Dont worry too much, I don't want to stress you out. It was rather traumatic at the time, but these things happen. In my case, the doctor said that something was wrong and it was nature's way to make it go.
I will be 61 this year. I was 30 when it happened.
My daughter was born when I was 28 and I had problems with my periods after that. My periods used to be all over the place.
One month I just had a brown show and thought nothing of it. The next month I started to have a brown show that continued to get worse, after a week I started to bleed very heavily and was bleeding for nearly a week. I was in extreme agony and joked to my husband to get me some pethedine (painkiller) as I felt I was in labour. I went to the toilet and heard a tremendous plop so fished it out with the toilet brush. It was the embryo.
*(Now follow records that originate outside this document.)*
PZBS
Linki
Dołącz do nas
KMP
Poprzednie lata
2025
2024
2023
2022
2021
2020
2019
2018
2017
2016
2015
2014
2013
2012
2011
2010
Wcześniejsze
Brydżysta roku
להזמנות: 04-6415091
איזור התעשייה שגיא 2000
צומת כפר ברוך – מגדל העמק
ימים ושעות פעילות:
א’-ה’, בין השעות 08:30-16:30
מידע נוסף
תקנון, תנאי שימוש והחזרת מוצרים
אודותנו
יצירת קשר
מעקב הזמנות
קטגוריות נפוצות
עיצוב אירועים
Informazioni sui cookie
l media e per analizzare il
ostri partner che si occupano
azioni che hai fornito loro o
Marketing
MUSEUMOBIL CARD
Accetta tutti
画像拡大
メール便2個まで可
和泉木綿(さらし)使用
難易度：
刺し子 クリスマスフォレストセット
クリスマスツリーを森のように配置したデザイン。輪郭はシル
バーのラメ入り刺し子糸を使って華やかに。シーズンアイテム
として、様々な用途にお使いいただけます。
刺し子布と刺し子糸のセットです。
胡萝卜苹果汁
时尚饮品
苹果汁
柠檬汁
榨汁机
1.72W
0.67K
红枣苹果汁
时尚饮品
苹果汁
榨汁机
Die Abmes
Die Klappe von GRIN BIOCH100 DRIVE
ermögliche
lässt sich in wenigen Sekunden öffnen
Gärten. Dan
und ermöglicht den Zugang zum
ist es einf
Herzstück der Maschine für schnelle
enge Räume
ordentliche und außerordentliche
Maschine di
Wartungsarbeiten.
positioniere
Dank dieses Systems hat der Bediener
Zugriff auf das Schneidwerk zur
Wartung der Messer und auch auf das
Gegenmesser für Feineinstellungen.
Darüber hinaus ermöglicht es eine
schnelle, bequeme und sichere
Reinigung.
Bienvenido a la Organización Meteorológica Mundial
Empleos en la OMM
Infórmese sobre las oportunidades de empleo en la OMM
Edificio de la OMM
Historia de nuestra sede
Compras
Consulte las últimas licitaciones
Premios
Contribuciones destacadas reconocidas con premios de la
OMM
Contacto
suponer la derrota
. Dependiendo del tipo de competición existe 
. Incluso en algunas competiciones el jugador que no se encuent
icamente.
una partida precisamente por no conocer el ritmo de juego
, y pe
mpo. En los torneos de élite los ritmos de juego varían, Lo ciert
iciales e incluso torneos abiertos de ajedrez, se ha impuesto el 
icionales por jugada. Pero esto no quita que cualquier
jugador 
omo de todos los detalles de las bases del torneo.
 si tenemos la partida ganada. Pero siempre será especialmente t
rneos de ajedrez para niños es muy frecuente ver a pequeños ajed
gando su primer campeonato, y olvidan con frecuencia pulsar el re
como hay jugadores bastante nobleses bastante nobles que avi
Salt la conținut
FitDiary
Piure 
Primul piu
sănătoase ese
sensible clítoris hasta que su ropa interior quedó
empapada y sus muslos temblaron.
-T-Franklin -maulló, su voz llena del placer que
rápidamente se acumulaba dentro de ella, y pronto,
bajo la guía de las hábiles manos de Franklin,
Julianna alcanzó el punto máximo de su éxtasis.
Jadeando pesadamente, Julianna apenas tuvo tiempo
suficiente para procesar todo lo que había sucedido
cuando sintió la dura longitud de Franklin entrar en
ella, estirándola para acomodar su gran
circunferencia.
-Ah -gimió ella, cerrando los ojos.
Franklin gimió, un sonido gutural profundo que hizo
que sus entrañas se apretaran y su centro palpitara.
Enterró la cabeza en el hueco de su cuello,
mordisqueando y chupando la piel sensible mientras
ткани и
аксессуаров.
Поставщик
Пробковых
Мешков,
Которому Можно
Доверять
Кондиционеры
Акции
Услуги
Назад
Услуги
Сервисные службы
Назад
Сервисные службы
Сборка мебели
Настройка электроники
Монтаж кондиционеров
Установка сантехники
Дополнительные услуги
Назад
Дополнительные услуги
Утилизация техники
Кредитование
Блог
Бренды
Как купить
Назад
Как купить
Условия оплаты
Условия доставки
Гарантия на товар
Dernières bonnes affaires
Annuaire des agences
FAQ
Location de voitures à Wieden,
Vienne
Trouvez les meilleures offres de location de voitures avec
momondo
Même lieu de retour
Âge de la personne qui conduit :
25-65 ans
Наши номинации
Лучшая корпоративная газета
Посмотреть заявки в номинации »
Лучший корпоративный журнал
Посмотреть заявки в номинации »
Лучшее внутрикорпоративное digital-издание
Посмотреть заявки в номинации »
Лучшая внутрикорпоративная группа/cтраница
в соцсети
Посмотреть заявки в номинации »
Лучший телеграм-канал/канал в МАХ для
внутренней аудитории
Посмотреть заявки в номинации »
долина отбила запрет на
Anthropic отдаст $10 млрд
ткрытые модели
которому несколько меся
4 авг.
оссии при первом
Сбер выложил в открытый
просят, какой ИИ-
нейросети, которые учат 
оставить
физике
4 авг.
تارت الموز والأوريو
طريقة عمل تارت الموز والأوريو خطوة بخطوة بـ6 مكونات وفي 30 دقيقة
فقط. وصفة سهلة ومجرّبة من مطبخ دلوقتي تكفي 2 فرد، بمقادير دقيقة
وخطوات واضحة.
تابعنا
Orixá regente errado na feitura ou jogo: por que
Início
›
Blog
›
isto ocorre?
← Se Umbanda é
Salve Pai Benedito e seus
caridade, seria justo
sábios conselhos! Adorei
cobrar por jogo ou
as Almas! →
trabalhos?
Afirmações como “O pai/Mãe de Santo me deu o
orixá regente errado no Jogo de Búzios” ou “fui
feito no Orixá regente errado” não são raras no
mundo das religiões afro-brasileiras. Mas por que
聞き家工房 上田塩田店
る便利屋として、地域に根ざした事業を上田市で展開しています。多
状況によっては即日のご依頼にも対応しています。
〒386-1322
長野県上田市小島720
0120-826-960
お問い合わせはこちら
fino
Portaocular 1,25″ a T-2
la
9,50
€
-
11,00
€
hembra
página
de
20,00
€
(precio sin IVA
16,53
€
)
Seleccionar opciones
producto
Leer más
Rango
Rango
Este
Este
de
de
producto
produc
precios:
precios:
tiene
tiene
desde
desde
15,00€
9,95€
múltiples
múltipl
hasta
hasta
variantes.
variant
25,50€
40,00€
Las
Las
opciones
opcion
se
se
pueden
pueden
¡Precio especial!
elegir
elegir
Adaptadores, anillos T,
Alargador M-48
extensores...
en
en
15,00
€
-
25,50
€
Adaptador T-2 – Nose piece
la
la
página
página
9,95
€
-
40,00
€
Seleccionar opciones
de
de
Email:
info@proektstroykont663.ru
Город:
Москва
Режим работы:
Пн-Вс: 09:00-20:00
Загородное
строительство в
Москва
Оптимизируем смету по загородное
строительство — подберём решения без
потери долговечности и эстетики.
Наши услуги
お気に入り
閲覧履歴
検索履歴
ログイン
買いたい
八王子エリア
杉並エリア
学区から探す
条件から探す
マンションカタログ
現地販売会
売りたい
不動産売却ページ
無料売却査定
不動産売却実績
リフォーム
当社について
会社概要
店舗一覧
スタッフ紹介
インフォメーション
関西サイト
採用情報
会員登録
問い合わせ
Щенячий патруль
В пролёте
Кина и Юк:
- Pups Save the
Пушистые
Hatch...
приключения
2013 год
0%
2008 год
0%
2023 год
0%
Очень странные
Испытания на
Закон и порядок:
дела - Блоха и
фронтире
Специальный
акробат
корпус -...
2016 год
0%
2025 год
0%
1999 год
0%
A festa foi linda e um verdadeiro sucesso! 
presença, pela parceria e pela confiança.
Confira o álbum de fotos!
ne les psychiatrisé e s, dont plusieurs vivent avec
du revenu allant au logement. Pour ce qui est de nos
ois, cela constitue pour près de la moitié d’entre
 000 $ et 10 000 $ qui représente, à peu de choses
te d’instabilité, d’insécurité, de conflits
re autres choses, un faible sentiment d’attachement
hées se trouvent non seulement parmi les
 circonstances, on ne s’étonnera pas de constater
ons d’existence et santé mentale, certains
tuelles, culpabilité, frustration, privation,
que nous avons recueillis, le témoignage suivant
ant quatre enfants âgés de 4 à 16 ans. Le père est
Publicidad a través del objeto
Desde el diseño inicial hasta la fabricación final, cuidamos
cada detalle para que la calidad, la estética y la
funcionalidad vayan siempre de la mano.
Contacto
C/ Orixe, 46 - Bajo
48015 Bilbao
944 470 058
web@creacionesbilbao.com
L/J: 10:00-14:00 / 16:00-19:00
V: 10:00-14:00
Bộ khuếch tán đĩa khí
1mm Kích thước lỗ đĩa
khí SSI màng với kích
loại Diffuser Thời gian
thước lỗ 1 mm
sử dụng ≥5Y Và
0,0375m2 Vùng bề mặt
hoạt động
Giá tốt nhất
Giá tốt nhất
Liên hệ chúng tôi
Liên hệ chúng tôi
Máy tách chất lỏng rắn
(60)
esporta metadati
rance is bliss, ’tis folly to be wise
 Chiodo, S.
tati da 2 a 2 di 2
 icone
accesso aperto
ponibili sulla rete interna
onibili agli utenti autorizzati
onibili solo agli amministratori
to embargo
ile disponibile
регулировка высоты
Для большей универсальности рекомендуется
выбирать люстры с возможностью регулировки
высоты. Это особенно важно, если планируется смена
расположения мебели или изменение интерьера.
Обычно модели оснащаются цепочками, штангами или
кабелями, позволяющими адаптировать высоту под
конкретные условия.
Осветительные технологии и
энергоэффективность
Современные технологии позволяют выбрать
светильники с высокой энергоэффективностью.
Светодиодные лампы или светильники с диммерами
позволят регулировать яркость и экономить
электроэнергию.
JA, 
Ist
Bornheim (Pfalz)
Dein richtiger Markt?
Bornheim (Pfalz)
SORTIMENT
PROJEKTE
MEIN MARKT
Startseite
I phoned my sister and joked about it. She told me it was very serious. And the doctor came and saw it the next day and said it was 6 weeks. My doctor prescribed me with medication to clean the womb and I had to have a D&C and was put on hormones to regulate my periods after that.
Although I did not want any more children, I felt very guilty because I had been lifting heavy things. It took me a year to come to terms with it. But you never forget.
Although you lost your baby differently, you will still have the mental anguish of your loss and especially so as I presume it would have been your first.
Regarding condoms, you can get different ones these days and latex free. Don't know where you live, but in the UK we have clinics where you can get free condoms and KY jel and also there are hormonal sprays available that the woman sprays to kill off the sperms. No doubt you will know that there is what is called a "cap" that the woman inserts inside and also the coil and the pill.
What you are doing is called the "withdrawal" method. This is not not safe as the man's fluids can still have semen and enter you without him ejaculating inside.
I am sorry that you were not able to keep your baby, as I see by your notes that you do miss what would have been by counting the days to when you would have had the birth.
I am sorry too that you do not have a supportive mother. May be she would have liked to have become a grandmother?